[[ Text for analysis open ]]
Anderson believes unequivocally in the case for sustainability and he says his company has gone further than any other enterprise in proving that “ecology first” pays. “When we measured ourselves against perfection [zero waste] eight years ago we found that 10 percent of our sales dollar, was going down the drain as waste so we set out to eliminate it. In six years we have cut it in half and in the process saved US$185 million. Real money – hard dollars,” he asserts firmly.
Anderson believes that once the first six fronts are accomplished – which he acknowledges is no mean task – the seventh is automatically achieved. He considers the “redesign of commerce” an essential part of the change paradigm business must undertake. Anderson also views existing commercial legislation and regulations as his company’s highest hurdle. “The current infrastructure subsidises unsustainable industrial processes. To make real progress, we will need the cooperation of governments and industry partners to shift taxation away from economic and social benefits – labour, income and investment – to detriments – pollution, waste, and the loss of primary resources.”
The model 21st century enterprise won’t take anything from the earth’s crust, won’t harm the earth’s biosphere, will be driven by renewable energy, and will incorporate circular processing in move away from the linear industrial-age model of “make, take, waste” production ethos.
Prevailing regulatory systems therefore “have no relevance” in Anderson’s ideal world. Companies that succeed in climbing Mount Sustainability will be “so far ahead of the regulatory system that [they will] render it irrelevant”. His company will, he believes, win market share at the expense of inefficient competitors rather than at the expense of the earth or future generations. “And as we win in the marketplace, the market shares shift, and the whole industry moves toward sustainability. As one company leads, an industry will follow.”
Interface has developed an innovative approach to product development and service delivery. It sprang from realisation that the company was dumping thousands of tonnes of its flooring products into landfills. It responded by leasing rather than selling its carpets.
[[ Text for analysis closed ]]
Rewrite the passage on sustainability starting at "Prevailing regulatory systems" and ending at "selling its carpets.", switching "carpets" to "floor tiles". The records below come from a separate source.
[[ Supplied entries open ]]
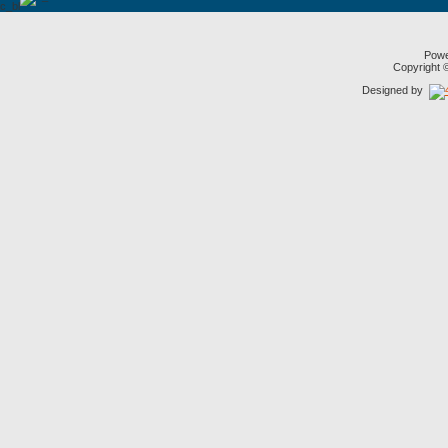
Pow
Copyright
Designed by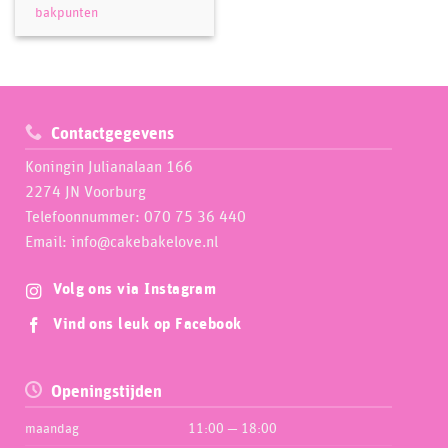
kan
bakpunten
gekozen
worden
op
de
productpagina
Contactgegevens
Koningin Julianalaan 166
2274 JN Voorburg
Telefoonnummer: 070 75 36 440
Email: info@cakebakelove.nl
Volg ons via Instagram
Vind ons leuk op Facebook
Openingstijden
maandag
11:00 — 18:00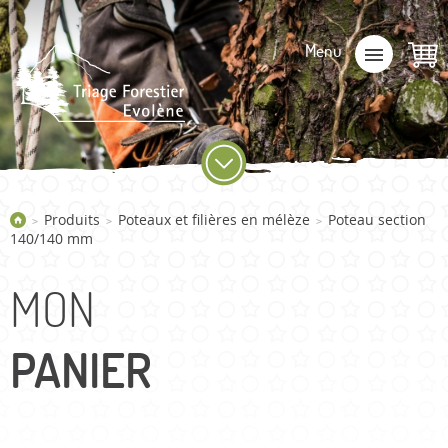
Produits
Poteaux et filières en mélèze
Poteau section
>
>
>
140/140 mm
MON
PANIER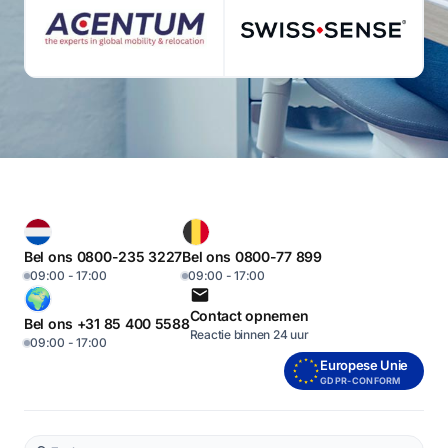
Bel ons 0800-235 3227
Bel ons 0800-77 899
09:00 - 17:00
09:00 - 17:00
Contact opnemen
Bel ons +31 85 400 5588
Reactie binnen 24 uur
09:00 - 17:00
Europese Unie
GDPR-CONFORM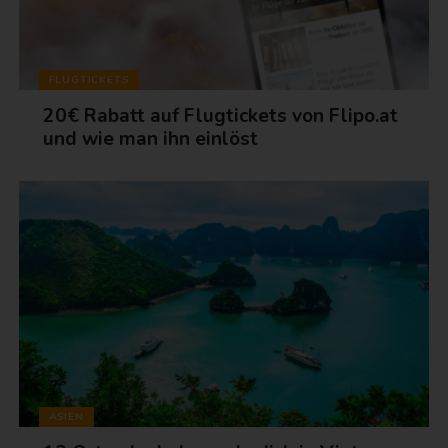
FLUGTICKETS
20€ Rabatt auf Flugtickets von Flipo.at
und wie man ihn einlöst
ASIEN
[[ Supplied entries closed ]]
[[ Supplied entries open ]]
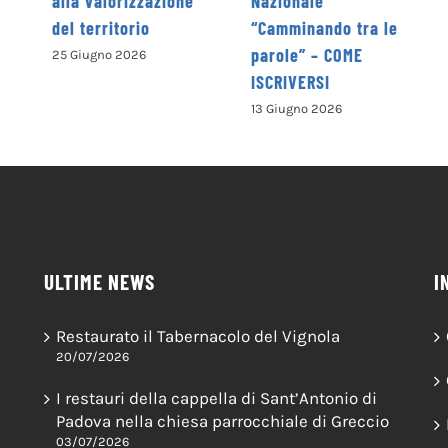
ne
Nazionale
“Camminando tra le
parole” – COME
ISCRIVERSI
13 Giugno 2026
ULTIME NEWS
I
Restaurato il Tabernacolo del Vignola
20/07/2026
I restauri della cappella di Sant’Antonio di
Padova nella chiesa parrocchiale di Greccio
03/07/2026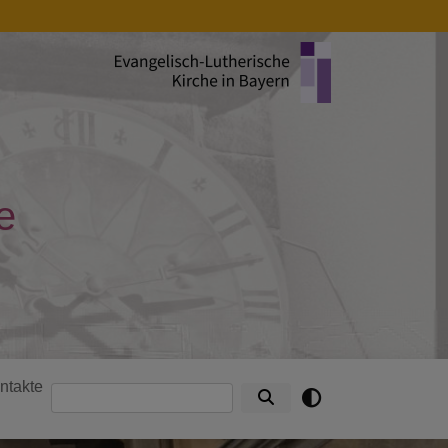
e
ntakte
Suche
[[ Supplied entries closed ]]
- _Written response_
Prevailing regulatory systems therefore “have no relevance” in Anderson’s ideal world. Companies that succeed in climbing Mount Sustainability will be “so far ahead of the regulatory system that [they will] render it irrelevant”. His company will, he believes, win market share at the expense of inefficient competitors rather than at the expense of the earth or future generations. “And as we win in the marketplace, the market shares shift, and the whole industry moves toward sustainability. As one company leads, an industry will follow.”
Interface has developed an innovative approach to product development and service delivery. It sprang from realisation that the company was dumping thousands of tonnes of its flooring products into landfills. It responded by leasing rather than selling its floor tiles.